Frontend System Design Answer Playbook
Purpose
This playbook gives a repeatable structure for frontend system design interviews and architecture reviews. It works for dashboards, funnels, design systems, offline apps, observability platforms, account portals, and GenUI copilots.
The 7-part answer
1. Clarify the product surface
Ask:
- who are the users?
- what are the critical journeys?
- what are the route/workflow boundaries?
- what is high risk: revenue, identity, compliance, accessibility, latency, data correctness?
- what scale matters: users, tenants, routes, teams, data volume, regions, devices?
2. Establish constraints
| Constraint | Examples |
|---|---|
| Product | conversion, retention, support, compliance |
| Runtime | mobile, slow networks, main thread, hydration, storage |
| Data | freshness, ownership, permissions, consistency |
| Interaction | loading, pending, empty, error, partial, offline |
| Quality | performance, accessibility, security, reliability |
| Team | ownership, release model, shared packages, migration |
3. Draw the system boundary
Use a diagram with:
- browser app
- route/rendering boundary
- BFF/API
- domain services
- design system
- observability
- feature flags
- third-party scripts
- auth/session
4. Decide rendering, data, and state
Produce:
- route rendering matrix
- data ownership and freshness table
- state placement table
- mutation lifecycle
- cache invalidation plan
5. Define module and platform boundaries
Explain:
- feature ownership
- shared packages
- design-system responsibilities
- import rules
- exception policy
- migration path
6. Define quality gates
Cover:
- Web Vitals and interaction budgets
- accessibility contracts
- browser security/privacy controls
- degraded states
- observability schema
- launch and rollback
7. Close with tradeoffs
Name:
- rejected alternatives
- what is reversible
- what is hard to change
- what you would pilot first
- what you would measure after launch
Answer skeleton
I would frame this as [product surface] for [users] whose critical journey is [journey].
The main risks are [risk list].
I would split the architecture into:
1. route/rendering strategy
2. data and mutation contracts
3. state ownership
4. module/design-system boundaries
5. quality gates and rollout
The key decision is [decision]. I reject [alternative] because [tradeoff].
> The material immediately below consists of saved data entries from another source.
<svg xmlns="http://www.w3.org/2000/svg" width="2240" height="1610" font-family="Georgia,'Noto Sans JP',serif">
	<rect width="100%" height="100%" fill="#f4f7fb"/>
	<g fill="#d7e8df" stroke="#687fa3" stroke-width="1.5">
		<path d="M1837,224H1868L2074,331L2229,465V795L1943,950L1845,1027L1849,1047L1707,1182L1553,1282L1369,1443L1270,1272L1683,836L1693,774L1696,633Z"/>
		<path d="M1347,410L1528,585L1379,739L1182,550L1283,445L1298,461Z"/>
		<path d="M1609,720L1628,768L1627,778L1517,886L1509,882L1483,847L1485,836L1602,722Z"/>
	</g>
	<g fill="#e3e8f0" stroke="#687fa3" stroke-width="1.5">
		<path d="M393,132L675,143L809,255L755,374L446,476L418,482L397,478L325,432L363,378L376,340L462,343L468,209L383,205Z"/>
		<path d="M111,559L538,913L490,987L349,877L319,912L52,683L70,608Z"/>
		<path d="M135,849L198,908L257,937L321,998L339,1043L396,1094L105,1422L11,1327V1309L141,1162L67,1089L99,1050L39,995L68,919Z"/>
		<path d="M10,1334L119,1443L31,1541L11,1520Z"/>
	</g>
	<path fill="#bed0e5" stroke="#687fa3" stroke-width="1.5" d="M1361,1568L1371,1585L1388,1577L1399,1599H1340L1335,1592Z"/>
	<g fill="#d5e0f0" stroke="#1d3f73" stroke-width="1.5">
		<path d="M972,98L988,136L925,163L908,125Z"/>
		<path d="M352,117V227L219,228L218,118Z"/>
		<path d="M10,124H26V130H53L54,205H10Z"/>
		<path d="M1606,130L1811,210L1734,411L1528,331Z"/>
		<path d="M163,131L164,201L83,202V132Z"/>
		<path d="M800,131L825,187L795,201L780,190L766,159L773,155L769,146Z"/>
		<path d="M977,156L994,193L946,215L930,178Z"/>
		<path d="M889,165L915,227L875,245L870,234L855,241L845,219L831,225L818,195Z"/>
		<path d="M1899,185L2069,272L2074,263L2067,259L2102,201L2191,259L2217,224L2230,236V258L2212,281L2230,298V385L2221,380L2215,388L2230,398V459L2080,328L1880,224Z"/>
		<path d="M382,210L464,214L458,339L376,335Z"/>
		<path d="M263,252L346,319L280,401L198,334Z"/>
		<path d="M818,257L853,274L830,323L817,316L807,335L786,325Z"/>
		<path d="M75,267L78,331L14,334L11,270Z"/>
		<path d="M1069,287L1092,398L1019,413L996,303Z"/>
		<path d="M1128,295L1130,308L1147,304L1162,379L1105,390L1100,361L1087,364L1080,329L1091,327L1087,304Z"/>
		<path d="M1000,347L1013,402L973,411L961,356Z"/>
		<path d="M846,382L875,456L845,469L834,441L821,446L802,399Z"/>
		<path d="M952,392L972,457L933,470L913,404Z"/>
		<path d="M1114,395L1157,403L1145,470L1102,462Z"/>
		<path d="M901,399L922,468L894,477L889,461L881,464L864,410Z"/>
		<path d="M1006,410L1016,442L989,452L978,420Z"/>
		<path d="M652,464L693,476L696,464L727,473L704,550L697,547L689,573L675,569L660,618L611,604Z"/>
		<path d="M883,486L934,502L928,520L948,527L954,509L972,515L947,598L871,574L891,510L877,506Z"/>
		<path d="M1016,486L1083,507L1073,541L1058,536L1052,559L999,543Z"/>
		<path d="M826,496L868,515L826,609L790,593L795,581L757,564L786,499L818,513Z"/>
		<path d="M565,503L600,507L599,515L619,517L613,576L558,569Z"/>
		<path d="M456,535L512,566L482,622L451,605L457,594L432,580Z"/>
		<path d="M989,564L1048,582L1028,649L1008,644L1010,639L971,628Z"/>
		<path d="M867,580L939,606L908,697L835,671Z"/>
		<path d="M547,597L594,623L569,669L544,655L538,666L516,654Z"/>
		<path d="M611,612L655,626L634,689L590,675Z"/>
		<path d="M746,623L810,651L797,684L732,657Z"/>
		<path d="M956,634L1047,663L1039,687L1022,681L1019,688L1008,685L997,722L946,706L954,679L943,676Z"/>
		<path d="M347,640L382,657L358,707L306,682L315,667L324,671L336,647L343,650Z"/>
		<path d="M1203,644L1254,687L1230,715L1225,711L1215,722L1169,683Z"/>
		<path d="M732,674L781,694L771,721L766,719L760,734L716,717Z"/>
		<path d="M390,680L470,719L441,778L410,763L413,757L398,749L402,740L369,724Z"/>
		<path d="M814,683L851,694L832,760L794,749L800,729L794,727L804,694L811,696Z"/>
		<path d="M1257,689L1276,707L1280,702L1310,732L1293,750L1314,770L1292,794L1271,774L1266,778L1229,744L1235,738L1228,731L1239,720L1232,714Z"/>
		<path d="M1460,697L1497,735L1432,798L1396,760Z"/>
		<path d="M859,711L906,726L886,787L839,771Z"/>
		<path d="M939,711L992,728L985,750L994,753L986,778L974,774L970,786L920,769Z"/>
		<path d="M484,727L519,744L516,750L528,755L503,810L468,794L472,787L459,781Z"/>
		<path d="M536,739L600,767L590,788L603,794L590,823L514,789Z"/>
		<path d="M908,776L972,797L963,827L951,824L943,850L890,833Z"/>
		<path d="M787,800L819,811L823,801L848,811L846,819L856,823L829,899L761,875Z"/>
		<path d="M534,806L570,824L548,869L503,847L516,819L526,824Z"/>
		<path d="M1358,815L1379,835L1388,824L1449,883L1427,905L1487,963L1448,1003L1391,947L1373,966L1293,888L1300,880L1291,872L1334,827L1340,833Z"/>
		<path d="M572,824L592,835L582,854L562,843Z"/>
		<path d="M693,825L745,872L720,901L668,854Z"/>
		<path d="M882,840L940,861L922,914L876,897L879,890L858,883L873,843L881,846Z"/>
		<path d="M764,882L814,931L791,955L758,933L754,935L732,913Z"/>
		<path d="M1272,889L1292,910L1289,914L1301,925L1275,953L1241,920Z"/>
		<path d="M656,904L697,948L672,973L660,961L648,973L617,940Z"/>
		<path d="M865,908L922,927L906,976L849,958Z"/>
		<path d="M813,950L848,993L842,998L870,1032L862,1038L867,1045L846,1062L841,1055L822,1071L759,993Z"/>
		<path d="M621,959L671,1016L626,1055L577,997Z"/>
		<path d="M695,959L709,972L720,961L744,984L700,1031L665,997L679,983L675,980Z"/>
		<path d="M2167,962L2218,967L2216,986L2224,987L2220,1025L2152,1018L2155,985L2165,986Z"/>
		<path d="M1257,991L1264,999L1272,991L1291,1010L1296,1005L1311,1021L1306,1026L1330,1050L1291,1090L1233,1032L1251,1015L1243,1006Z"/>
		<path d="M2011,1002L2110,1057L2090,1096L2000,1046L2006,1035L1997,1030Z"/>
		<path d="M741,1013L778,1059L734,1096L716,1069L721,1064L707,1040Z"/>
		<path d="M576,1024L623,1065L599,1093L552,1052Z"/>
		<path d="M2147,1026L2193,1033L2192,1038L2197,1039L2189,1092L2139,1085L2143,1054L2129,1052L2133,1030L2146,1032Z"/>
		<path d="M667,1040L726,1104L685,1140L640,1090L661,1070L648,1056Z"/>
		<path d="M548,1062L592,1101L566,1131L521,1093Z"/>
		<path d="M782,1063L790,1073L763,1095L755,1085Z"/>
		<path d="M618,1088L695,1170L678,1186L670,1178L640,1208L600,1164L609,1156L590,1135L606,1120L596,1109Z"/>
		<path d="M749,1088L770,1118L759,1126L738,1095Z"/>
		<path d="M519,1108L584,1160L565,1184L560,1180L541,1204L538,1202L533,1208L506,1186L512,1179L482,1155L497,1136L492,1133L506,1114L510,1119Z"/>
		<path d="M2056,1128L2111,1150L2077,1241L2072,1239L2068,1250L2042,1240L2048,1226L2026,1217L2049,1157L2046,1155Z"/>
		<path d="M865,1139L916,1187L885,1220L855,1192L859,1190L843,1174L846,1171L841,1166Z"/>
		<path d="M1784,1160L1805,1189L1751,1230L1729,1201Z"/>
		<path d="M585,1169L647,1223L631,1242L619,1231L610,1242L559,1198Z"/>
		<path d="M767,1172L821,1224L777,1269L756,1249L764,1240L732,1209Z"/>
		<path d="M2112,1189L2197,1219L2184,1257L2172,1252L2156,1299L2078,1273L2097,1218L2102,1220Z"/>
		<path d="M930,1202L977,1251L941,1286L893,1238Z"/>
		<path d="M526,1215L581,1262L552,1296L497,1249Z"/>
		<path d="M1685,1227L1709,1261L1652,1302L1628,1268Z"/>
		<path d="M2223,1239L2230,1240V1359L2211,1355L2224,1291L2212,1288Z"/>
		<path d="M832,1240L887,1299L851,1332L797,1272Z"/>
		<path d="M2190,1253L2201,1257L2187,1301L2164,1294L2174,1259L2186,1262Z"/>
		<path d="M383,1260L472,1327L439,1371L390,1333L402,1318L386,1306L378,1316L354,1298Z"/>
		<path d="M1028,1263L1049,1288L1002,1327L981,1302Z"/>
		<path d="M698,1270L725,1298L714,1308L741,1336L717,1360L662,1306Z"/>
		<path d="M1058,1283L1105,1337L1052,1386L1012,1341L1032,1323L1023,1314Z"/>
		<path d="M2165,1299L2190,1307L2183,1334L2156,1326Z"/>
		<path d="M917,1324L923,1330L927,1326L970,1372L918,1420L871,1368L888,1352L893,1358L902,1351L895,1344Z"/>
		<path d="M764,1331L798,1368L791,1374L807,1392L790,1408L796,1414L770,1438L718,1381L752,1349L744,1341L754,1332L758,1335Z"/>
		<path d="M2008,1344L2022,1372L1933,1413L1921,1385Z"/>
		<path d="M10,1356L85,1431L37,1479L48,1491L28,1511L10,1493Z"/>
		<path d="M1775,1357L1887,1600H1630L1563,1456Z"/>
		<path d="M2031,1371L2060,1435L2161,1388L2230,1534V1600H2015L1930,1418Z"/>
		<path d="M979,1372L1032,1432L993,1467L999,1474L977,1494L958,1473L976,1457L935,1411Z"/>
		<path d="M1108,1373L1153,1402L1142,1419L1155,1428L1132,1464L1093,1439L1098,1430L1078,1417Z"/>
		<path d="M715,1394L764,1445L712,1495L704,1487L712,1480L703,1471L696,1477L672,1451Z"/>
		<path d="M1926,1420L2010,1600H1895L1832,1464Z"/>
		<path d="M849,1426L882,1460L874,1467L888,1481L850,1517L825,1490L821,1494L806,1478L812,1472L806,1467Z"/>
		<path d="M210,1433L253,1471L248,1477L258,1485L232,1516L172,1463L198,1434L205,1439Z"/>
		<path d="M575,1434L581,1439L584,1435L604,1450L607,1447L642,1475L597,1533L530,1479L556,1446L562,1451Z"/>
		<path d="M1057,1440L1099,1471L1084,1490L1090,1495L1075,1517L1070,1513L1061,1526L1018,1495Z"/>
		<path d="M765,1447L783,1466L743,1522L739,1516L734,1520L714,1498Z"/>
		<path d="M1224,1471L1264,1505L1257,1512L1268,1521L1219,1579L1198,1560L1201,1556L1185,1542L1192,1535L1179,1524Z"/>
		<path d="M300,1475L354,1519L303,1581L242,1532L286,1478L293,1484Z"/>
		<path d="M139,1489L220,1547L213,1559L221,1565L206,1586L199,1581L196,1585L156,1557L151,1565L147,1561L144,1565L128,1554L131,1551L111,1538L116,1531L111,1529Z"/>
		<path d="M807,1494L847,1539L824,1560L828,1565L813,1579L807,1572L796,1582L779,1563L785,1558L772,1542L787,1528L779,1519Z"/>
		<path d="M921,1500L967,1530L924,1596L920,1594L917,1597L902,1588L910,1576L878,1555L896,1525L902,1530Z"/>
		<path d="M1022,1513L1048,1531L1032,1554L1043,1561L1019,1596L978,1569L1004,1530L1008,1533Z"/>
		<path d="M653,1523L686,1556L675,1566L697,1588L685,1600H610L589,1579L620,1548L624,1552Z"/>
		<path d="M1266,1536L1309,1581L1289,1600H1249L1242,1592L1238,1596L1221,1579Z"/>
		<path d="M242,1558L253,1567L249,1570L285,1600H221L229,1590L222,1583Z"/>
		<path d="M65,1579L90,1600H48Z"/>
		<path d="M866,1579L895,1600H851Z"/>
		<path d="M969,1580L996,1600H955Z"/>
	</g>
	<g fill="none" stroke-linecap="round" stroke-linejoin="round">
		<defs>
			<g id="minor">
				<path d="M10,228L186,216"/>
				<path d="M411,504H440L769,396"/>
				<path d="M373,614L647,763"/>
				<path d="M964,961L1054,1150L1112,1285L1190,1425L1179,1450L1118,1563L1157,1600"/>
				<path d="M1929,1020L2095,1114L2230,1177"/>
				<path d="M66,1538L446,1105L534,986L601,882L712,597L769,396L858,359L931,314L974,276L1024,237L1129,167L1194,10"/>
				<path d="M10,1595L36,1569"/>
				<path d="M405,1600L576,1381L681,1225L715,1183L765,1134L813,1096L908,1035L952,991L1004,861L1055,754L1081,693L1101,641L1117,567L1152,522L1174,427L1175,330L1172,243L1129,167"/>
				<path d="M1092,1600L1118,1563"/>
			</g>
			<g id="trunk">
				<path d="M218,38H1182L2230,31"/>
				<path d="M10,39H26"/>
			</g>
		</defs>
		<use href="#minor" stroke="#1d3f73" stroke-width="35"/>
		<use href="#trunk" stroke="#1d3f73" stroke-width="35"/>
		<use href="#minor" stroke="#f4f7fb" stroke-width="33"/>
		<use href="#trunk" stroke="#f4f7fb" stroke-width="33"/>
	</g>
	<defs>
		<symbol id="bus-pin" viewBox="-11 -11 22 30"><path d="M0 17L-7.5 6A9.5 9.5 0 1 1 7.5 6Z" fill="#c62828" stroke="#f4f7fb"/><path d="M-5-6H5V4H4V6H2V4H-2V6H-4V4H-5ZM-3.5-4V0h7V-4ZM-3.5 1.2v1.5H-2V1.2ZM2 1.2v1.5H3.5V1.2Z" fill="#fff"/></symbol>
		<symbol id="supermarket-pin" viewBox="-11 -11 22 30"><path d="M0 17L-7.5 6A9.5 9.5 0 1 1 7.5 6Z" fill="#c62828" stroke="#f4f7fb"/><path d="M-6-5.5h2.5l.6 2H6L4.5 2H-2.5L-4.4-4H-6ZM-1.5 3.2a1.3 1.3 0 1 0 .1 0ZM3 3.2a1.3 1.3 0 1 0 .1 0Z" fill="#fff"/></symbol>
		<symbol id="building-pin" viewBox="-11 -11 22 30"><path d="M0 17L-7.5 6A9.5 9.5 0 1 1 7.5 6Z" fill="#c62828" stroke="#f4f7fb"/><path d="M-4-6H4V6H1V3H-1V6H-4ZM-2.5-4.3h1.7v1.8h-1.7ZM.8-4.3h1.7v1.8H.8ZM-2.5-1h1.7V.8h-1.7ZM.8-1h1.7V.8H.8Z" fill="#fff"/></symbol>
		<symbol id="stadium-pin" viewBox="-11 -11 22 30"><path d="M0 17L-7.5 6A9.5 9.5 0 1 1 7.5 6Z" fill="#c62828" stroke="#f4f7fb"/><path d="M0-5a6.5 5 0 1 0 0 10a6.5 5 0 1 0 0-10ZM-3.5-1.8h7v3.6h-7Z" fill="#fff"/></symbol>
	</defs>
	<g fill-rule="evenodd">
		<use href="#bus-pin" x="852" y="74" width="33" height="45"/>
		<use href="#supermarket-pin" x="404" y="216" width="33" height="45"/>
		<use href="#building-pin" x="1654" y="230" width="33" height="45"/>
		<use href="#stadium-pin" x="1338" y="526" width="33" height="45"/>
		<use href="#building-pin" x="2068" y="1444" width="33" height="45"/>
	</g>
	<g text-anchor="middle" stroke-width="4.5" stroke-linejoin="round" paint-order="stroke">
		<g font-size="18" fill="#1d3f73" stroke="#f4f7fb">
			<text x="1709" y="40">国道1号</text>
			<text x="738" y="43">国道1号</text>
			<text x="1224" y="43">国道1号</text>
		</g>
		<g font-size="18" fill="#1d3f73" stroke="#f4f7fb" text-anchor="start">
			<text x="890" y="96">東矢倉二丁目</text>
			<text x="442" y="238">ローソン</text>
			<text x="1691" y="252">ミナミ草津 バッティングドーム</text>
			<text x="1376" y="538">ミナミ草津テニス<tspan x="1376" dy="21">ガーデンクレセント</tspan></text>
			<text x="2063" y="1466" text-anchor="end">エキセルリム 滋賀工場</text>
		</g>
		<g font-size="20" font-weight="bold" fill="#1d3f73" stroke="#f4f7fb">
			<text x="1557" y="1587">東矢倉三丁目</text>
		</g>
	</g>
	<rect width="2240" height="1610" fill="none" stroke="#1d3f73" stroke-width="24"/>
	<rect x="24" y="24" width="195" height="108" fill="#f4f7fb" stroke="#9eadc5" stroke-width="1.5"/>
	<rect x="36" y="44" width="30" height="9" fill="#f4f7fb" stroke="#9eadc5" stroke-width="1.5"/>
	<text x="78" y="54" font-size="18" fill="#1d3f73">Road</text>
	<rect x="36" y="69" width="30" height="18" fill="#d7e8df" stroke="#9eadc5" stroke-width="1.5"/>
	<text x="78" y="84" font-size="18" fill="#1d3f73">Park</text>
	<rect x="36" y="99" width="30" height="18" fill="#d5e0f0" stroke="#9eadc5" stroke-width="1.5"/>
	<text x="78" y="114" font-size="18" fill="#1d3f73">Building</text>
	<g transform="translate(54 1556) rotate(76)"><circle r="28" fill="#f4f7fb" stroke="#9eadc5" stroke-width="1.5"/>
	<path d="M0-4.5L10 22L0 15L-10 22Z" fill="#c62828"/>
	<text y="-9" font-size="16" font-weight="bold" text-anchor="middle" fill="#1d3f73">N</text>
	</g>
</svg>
I would verify it with [pre-release evidence] and [production signal].
Common diagrams
Route/data boundary
Quality gate flow
Scoring guide
| Score | Signal |
|---|---|
| Weak | lists tools, ignores constraints, no failure modes |
| Solid senior | makes reasonable route/data decisions and names tradeoffs |
| Staff-level | connects decisions to ownership, rollout, quality gates, and production signals |
| Architect-level | creates reusable decision criteria and operating model for teams |
Practice prompts
- Design an authenticated dashboard with saved filters and exports.
- Design a performance-critical lead funnel with experiments and attribution.
- Design a design-system platform for five product teams.
- Design an offline-first field app with conflict resolution.
- Design frontend observability for a multi-tenant SaaS product.
- Design a GenUI copilot with generated components and tool approvals.
Architecture drill format
Use this after every practice prompt:
| Step | Evidence |
|---|---|
| Scenario | state users, route/workflow, constraints, and risk class |
| Decision prompt | name the irreversible or high-cost choice |
| Expected architect answer | clarify outcome, map constraints, compare options, choose, verify |
| Common weak answers | list tool-first, happy-path-only, or no-ownership answers |
| Artifact | diagram, matrix, ADR, scorecard, or review packet |
Expected architect-level answer
A strong answer should:
- start from user outcome and risk, not framework choice
- draw the system boundary before naming libraries
- separate URL, server, local UI, form, and global shell state
- define route-specific rendering strategy
- name performance, accessibility, security, privacy, reliability, and observability gates
- explain rejected alternatives and rollback
- close with production signals
Common weak answers
- Choosing CSR/SSR globally without route-level reasoning.
- Naming a state library before assigning state ownership.
- Ignoring degraded states and partial dependency failure.
- Treating frontend authorization as security enforcement.
- Saying "add monitoring" without metric names, thresholds, owners, and actions.
- Optimizing for team autonomy without naming runtime and governance cost.